**Work task:** Rewrite the lines from the one containing "那么归根结底，我们要确认的是" through the end of the material, swapping "return 403" for "return 404" and leaving everything else untouched.
──────── The records ────────
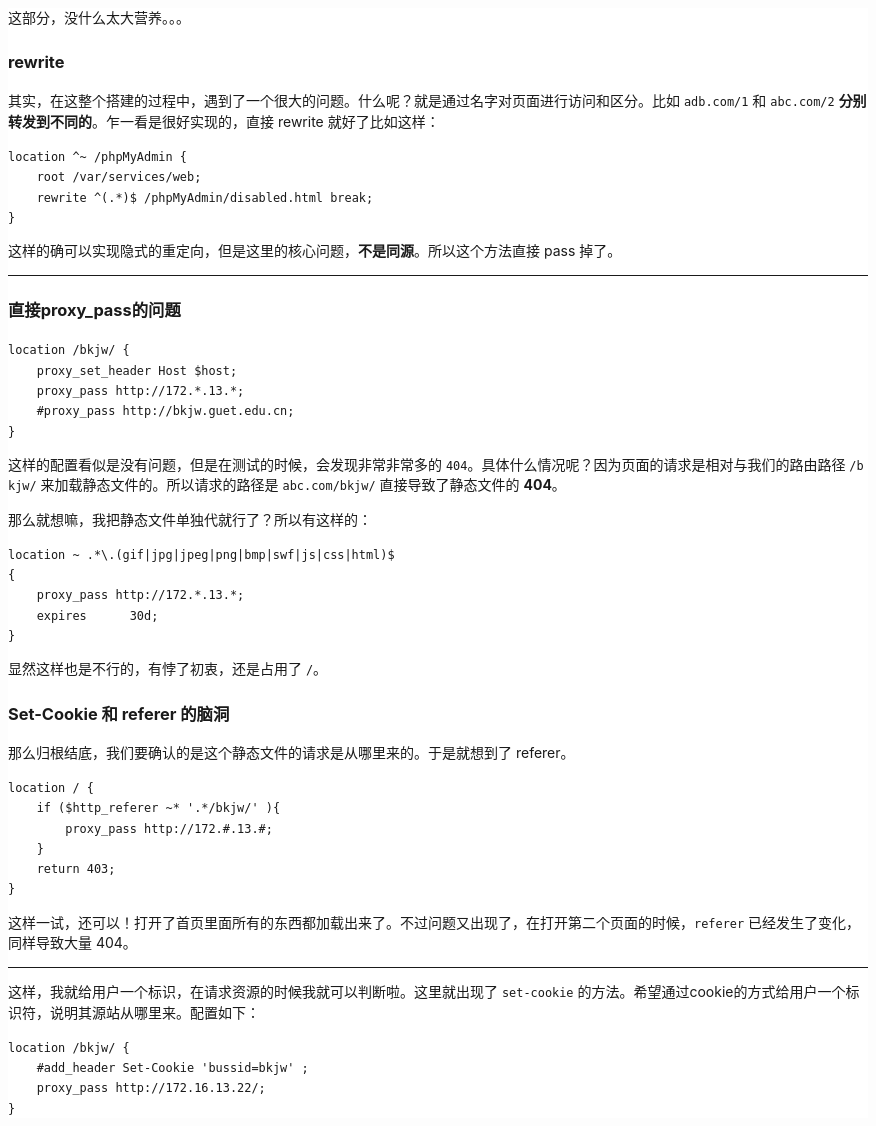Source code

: 这部分，没什么太大营养。。。

### rewrite

其实，在这整个搭建的过程中，遇到了一个很大的问题。什么呢？就是通过名字对页面进行访问和区分。比如 `adb.com/1` 和 `abc.com/2` **分别转发到不同的**。乍一看是很好实现的，直接 rewrite 就好了比如这样：

    location ^~ /phpMyAdmin {
        root /var/services/web;
        rewrite ^(.*)$ /phpMyAdmin/disabled.html break;
    }
    

这样的确可以实现隐式的重定向，但是这里的核心问题，**不是同源**。所以这个方法直接 pass 掉了。

* * *

### 直接proxy_pass的问题

    location /bkjw/ {
        proxy_set_header Host $host;
        proxy_pass http://172.*.13.*;
        #proxy_pass http://bkjw.guet.edu.cn;
    }
    

这样的配置看似是没有问题，但是在测试的时候，会发现非常非常多的 `404`。具体什么情况呢？因为页面的请求是相对与我们的路由路径 `/bkjw/` 来加载静态文件的。所以请求的路径是 `abc.com/bkjw/` 直接导致了静态文件的 **404**。

那么就想嘛，我把静态文件单独代就行了？所以有这样的：

    location ~ .*\.(gif|jpg|jpeg|png|bmp|swf|js|css|html)$
    {
        proxy_pass http://172.*.13.*;
        expires      30d;
    }
    

显然这样也是不行的，有悖了初衷，还是占用了 `/`。

### Set-Cookie 和 referer 的脑洞

那么归根结底，我们要确认的是这个静态文件的请求是从哪里来的。于是就想到了 referer。

    location / {
        if ($http_referer ~* '.*/bkjw/' ){
            proxy_pass http://172.#.13.#;
        }
        return 403;
    }
    

这样一试，还可以！打开了首页里面所有的东西都加载出来了。不过问题又出现了，在打开第二个页面的时候，`referer` 已经发生了变化，同样导致大量 404。

* * *

这样，我就给用户一个标识，在请求资源的时候我就可以判断啦。这里就出现了 `set-cookie` 的方法。希望通过cookie的方式给用户一个标识符，说明其源站从哪里来。配置如下：

    location /bkjw/ {
        #add_header Set-Cookie 'bussid=bkjw' ;
        proxy_pass http://172.16.13.22/;
    }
────────
**Exercise solution:**
那么归根结底，我们要确认的是这个静态文件的请求是从哪里来的。于是就想到了 referer。

    location / {
        if ($http_referer ~* '.*/bkjw/' ){
            proxy_pass http://172.#.13.#;
        }
        return 404;
    }
    

这样一试，还可以！打开了首页里面所有的东西都加载出来了。不过问题又出现了，在打开第二个页面的时候，`referer` 已经发生了变化，同样导致大量 404。

* * *

这样，我就给用户一个标识，在请求资源的时候我就可以判断啦。这里就出现了 `set-cookie` 的方法。希望通过cookie的方式给用户一个标识符，说明其源站从哪里来。配置如下：

    location /bkjw/ {
        #add_header Set-Cookie 'bussid=bkjw' ;
        proxy_pass http://172.16.13.22/;
    }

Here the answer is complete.